A minor aside, some time ago as I was first tackling mod_rewrite, and thought I'd discovered a minor bug, (can't remember what it was, except that it was a bug in my logic), total naivety, I sent the good man Ralf S. Engelschall an email, only to get a "Mail delivery failed: returning message to sender". The reason being <sigh>Mr Engelschall was getting to much spam</sigh>.
P.S.
I liked andreasfriedrich's "If you care about freedom be permissive, if you are paranoid be restrictive."
And a tiny bit of irony, including self irony, the definition of an expert: x is an uncertain quantity and spurt is a drip under pressure ;-).
Another post closer to being a "preferred member".
Mouse over it - this crowd will just love this url [diveintomark.org]! Thanks Mark.
1) What are the bot companies doing with all the data they take?
2) Isn't it illegal?
3) I've checked my webstats but all I see are lists of IP addresses and unknown names.
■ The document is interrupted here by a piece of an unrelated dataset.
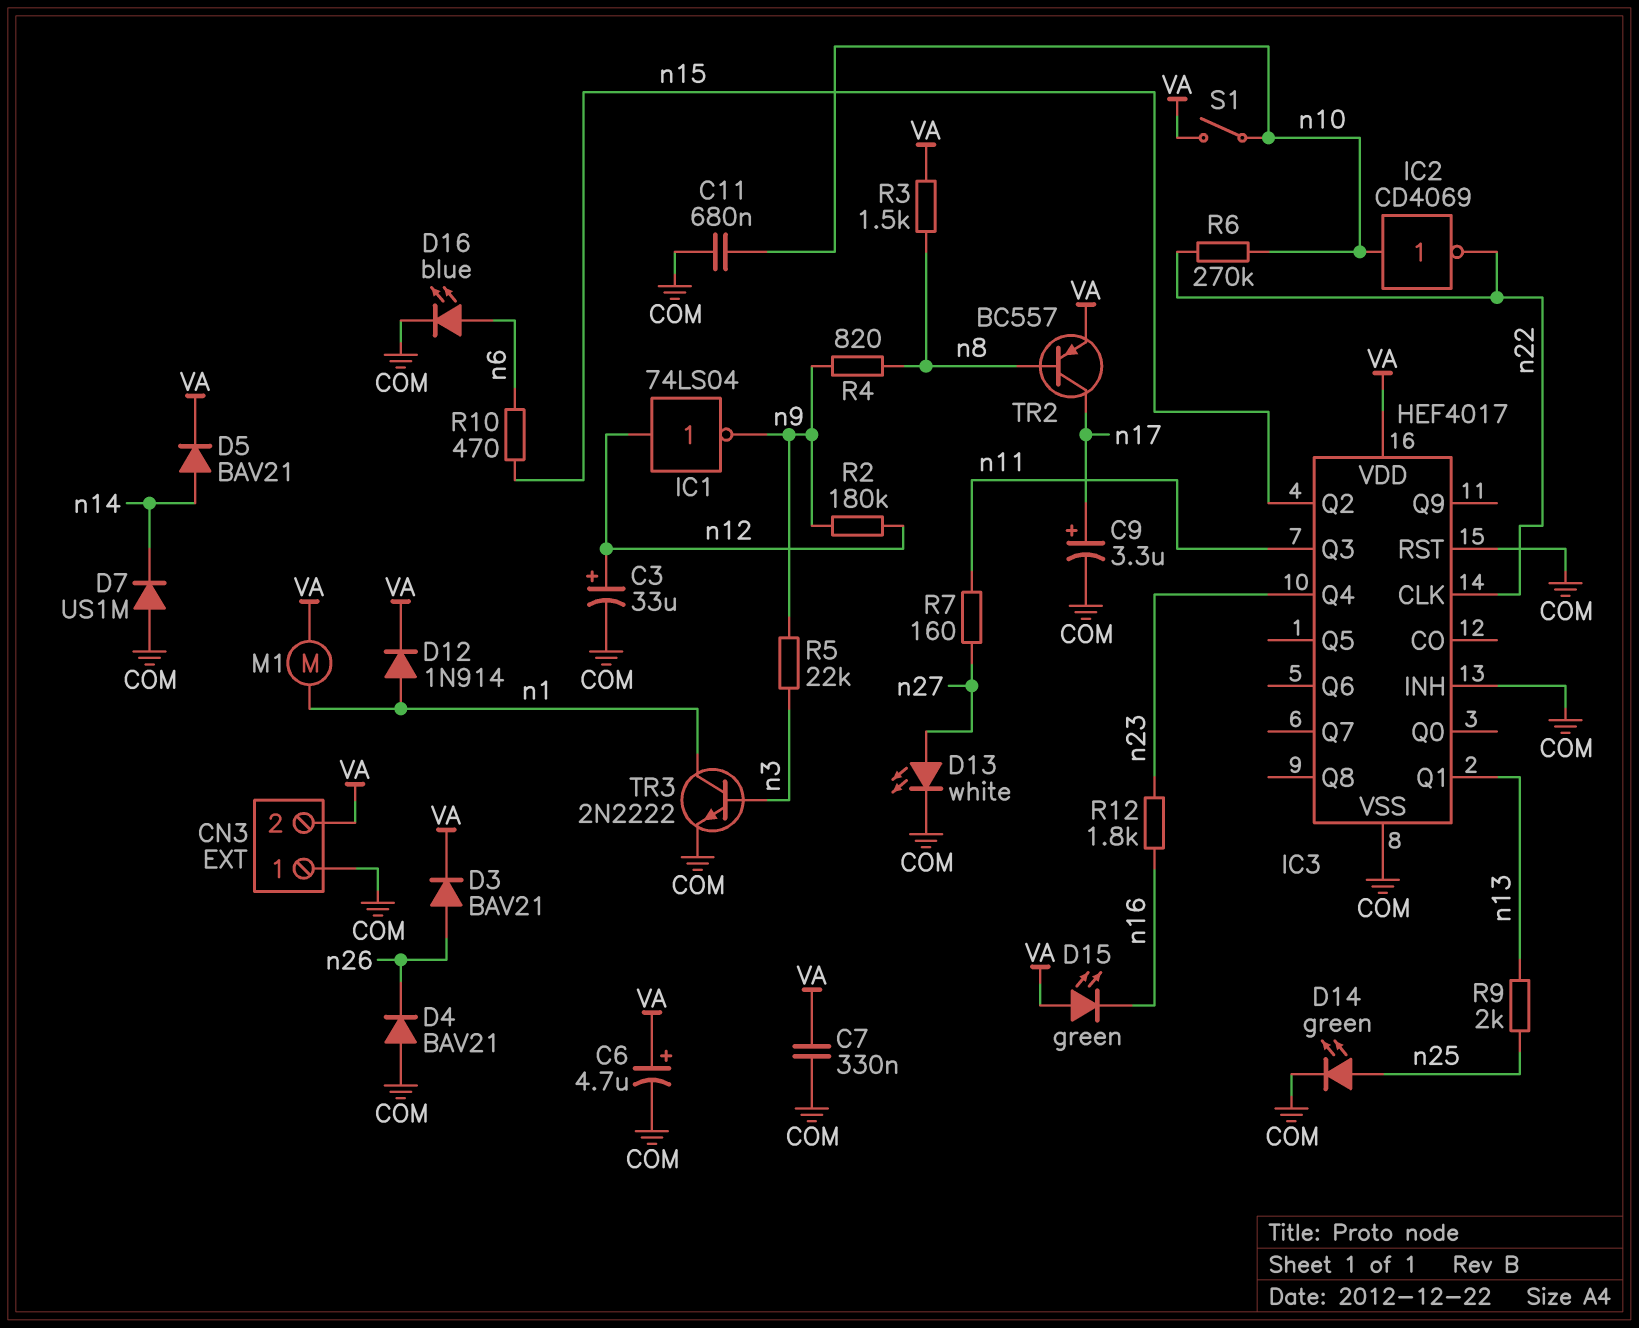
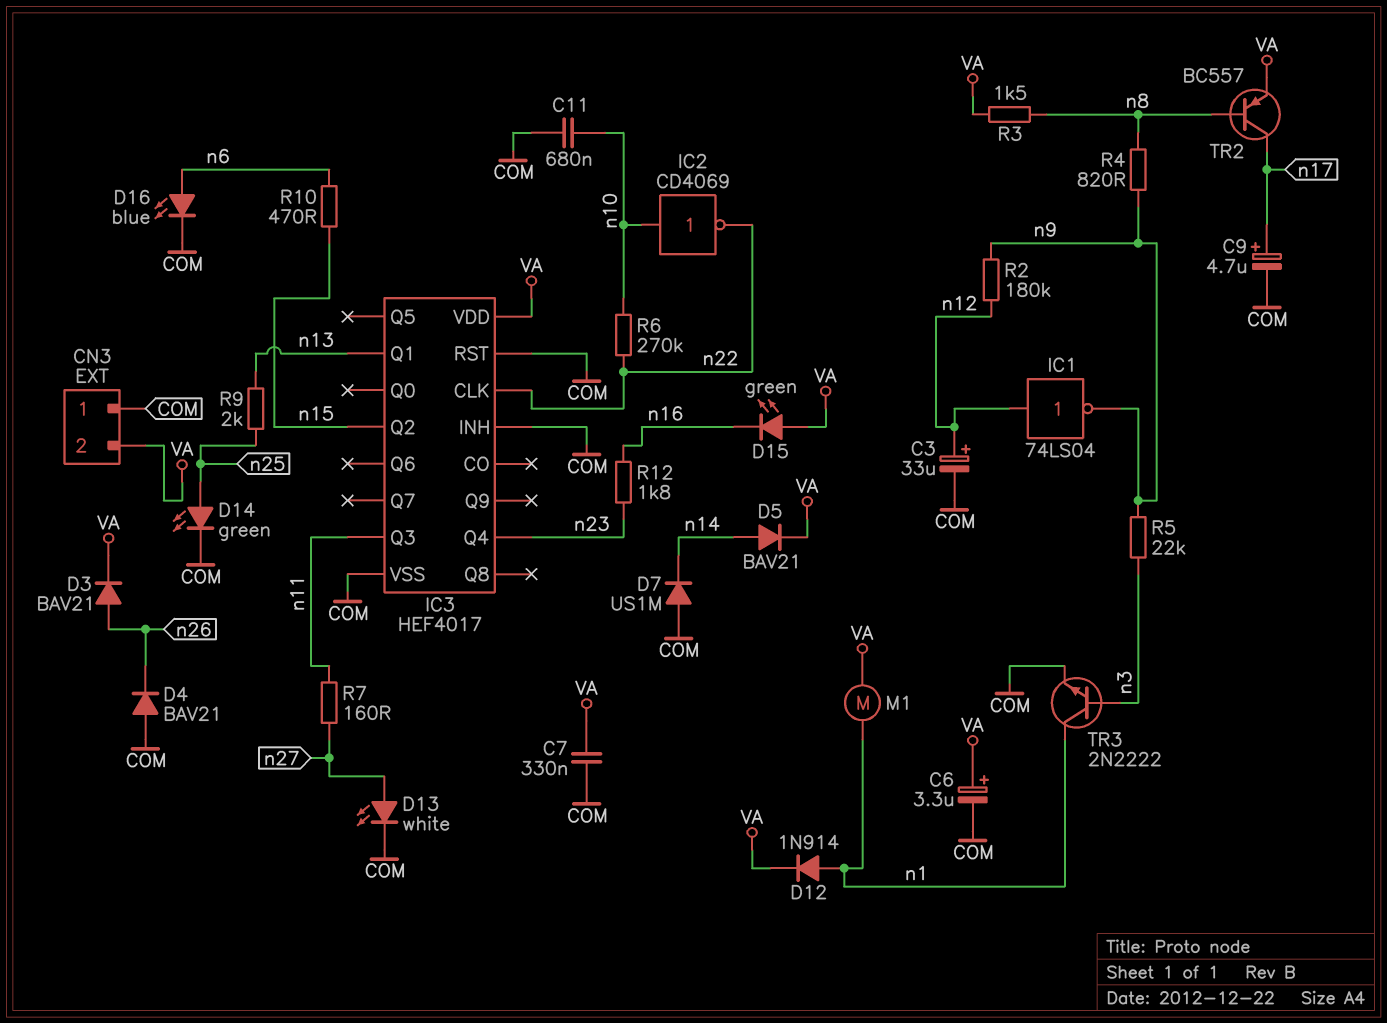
C6: 4.7uF (plus VA, minus COM) -> 3.3uF (plus VA, minus COM)
C9: 3.3uF (plus n17, minus COM) -> 4.7uF (plus n17, minus COM)
S1: switch (VA, n10) -> none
How can I tell what is good and what is bad? None of the names published here seem to be in my list. (Some obvious search engines are though.)
4) To reiterate a previous post, what's to stop all robots announcing themselves as legitimate browsers? (See point 2!)
5) It's only a matter of time before bots can decipher Javacript URLS too. Is it even worth trying to fight them when extra bandwidth is fairly cheap? So long as it doesn't impact the genuine user?